There are different approaches. Let’s say we have the following multidimensional list:
dummy_data = [
["1689023491", "Article Three", "Lorem ipsum...", "https://example.com"],
["1688582410", "Article One", "Lorem ipsum...", "https://example.com"],
["1688647447", "Article Two", "Lorem ipsum...", "https://example.com"],
["1689023491", "Article Three", "Lorem ipsum...", "https://example.com"],
]
Here is one method:
unique = []
seen = set()
for element in dummy_data:
element_to_check = element[0]
if element_to_check not in seen:
unique.append(element)
seen.add(element_to_check)
print(unique)
We designate a unique property in the inner lists and then store a unique record of each. If the seen set doesn’t have the incoming element, we add it to the unique array.

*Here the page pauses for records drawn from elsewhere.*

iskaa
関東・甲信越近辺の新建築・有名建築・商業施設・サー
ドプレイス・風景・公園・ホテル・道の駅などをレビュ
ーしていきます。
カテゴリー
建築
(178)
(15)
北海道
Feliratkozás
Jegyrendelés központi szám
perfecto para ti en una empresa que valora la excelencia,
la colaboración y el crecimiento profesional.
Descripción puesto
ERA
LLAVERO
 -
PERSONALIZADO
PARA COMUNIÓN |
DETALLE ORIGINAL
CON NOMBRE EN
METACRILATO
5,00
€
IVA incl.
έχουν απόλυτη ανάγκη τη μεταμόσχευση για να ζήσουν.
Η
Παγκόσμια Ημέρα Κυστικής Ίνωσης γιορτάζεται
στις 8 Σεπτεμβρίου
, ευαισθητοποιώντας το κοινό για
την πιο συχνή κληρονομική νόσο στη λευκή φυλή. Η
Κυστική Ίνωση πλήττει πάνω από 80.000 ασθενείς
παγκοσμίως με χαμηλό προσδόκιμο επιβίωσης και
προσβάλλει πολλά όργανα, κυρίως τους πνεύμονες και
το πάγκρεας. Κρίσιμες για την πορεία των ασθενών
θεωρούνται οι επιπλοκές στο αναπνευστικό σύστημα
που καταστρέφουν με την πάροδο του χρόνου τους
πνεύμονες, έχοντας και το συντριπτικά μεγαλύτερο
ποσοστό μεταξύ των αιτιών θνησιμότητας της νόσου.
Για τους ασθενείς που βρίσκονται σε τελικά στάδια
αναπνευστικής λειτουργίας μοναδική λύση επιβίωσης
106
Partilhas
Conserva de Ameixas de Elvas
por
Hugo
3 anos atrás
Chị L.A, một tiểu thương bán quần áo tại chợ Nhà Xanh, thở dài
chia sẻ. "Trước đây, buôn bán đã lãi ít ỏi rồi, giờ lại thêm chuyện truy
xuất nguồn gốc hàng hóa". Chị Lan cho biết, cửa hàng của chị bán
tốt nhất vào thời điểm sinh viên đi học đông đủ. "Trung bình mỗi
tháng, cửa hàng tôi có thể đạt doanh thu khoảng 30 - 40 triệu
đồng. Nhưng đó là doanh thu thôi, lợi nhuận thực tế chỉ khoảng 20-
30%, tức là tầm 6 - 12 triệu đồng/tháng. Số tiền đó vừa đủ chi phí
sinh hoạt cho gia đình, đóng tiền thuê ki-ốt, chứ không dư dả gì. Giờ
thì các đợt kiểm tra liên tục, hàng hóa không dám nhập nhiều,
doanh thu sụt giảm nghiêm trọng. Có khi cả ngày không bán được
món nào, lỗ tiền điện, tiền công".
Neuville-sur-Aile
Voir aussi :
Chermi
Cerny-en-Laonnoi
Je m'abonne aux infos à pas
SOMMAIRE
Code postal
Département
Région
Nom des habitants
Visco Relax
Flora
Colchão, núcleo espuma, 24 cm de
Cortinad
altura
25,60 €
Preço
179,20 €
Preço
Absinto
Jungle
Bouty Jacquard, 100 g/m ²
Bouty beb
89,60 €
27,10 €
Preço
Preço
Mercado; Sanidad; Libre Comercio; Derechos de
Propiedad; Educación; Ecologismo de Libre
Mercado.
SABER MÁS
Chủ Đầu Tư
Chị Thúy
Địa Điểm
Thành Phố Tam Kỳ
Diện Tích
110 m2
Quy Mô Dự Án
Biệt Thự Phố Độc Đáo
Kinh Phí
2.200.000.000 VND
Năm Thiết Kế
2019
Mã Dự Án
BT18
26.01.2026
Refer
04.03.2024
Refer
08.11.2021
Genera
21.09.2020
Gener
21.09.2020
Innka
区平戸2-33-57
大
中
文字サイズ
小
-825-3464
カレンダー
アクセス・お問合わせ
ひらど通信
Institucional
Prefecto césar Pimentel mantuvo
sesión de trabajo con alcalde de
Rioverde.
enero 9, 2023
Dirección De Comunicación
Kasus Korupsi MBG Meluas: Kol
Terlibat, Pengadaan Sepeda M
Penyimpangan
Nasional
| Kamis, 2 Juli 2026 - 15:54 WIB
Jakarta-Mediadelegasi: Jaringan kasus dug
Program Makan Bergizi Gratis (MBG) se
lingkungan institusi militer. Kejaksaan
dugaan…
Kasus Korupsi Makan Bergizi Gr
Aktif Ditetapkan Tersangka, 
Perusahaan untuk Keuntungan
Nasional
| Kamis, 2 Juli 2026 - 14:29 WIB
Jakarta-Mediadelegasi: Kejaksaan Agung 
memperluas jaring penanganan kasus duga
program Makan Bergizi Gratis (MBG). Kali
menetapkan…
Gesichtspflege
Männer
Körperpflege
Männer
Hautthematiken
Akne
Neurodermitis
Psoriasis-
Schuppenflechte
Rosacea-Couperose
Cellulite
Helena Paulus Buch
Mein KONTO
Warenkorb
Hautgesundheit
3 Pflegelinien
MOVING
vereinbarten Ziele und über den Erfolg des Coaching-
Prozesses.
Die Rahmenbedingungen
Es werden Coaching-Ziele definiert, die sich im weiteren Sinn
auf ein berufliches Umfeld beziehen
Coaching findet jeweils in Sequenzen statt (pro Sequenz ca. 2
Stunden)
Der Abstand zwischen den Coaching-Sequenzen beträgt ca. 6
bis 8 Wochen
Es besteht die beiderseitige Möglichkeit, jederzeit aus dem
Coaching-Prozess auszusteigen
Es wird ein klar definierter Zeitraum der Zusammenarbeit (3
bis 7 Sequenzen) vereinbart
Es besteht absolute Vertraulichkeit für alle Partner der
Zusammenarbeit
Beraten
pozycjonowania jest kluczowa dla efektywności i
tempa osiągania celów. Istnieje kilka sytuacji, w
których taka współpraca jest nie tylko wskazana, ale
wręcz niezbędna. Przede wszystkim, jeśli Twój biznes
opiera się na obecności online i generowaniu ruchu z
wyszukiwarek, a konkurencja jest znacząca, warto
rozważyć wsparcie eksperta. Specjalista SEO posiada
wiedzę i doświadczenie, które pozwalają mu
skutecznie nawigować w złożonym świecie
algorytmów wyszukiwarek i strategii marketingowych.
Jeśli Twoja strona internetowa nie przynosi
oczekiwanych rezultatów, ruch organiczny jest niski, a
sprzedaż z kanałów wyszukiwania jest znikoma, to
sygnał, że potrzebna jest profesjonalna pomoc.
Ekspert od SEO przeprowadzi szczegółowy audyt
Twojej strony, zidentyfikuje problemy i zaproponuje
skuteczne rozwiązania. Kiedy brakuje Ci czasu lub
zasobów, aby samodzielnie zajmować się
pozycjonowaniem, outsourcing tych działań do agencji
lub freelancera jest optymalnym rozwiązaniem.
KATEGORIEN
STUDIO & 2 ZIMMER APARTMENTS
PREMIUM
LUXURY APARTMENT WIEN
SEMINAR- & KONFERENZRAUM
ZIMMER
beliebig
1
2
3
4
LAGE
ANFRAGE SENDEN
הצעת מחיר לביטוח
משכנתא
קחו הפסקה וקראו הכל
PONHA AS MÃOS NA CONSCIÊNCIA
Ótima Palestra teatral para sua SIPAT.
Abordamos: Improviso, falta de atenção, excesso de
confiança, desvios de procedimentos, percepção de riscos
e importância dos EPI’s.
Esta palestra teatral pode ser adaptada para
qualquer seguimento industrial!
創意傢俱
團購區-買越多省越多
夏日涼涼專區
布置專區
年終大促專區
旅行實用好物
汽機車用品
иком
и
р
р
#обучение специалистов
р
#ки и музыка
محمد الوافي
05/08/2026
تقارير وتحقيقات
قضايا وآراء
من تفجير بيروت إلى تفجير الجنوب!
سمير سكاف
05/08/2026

It’s more efficient to use a dictionary because it allows us to do this in 0(1) time rather than 0(n):
unique_dict = {x[0]: x for x in dummy_data}
unique_data = list(unique_dict.values())
This approach leverages the fact that a dictionary cannot have duplicate keys: if you try to insert an element with a key that already exists, the new value will simply overwrite the old value for that key.
Accordingly, we create a dictionary which uses the unique key in each list as the key of each dictionary entry via dictionary comprehension that loops through each value in the inner lists of the multidimensional array. We then parse the values of the dictionary into a list.